-- Data provided follows --

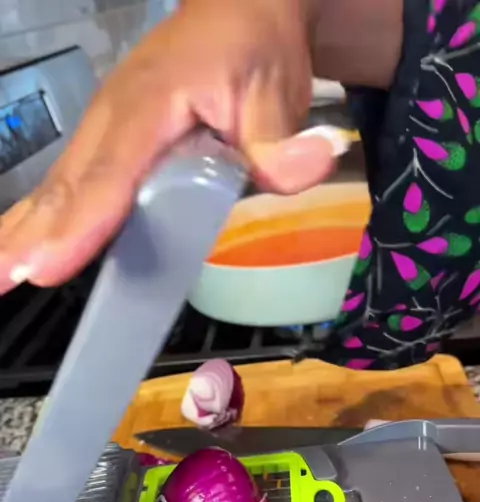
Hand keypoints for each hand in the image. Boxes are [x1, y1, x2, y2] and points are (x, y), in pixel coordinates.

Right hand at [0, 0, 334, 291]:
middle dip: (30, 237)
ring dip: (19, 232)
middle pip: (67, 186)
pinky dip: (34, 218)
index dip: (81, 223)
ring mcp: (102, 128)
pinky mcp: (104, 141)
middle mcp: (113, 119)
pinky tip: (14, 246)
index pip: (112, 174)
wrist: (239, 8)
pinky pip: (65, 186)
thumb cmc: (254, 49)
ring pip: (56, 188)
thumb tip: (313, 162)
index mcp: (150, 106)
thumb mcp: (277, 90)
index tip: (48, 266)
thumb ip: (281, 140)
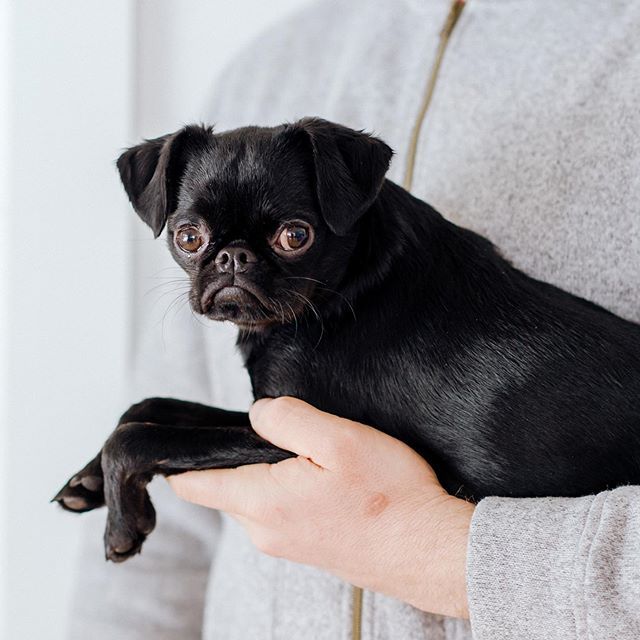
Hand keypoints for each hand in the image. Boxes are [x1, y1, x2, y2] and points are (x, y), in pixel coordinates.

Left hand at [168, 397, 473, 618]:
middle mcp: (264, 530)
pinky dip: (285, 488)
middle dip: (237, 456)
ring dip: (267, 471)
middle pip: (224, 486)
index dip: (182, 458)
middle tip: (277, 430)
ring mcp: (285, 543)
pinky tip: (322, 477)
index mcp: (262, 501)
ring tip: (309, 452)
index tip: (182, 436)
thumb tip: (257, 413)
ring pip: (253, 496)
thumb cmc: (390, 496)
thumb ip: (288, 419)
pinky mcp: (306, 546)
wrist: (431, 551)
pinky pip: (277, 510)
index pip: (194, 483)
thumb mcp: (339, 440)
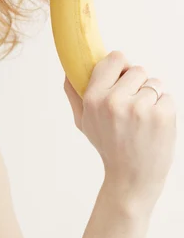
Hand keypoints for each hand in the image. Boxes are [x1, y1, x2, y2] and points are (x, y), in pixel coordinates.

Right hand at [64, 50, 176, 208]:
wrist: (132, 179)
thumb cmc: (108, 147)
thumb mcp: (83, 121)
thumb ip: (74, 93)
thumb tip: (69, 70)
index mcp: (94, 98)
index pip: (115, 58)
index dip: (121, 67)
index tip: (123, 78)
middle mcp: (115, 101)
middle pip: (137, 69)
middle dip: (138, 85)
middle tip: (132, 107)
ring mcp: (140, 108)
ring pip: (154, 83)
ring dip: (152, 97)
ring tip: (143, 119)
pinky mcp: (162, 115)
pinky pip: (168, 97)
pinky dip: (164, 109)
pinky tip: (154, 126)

-- Data provided concluded --

Task goal → Look through the entries above and copy each line that has "thumb" in it.

Task result →
thumb cmc: (254, 49)
thumb tip: (313, 162)
thumb mcp: (277, 90)
thumb ip: (281, 140)
thumb tip: (257, 413)
thumb cmc: (390, 496)
thumb ip: (288, 419)
thumb mcp: (339, 440)
thumb cmc: (108, 147)
thumb mcp: (83, 121)
thumb ip: (74, 93)
thumb tip: (69, 70)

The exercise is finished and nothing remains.